[WHAT YOU ARE ASKED TO DO] Copy out every line of the material below word for word, keeping the original order and line breaks.

[Dataset records]
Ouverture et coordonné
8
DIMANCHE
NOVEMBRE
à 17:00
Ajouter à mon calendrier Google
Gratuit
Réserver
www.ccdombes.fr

[WRITTEN ANSWER]
Ouverture et coordonné
8
DIMANCHE
NOVEMBRE
à 17:00
Ajouter à mon calendrier Google
Gratuit
Réserver
www.ccdombes.fr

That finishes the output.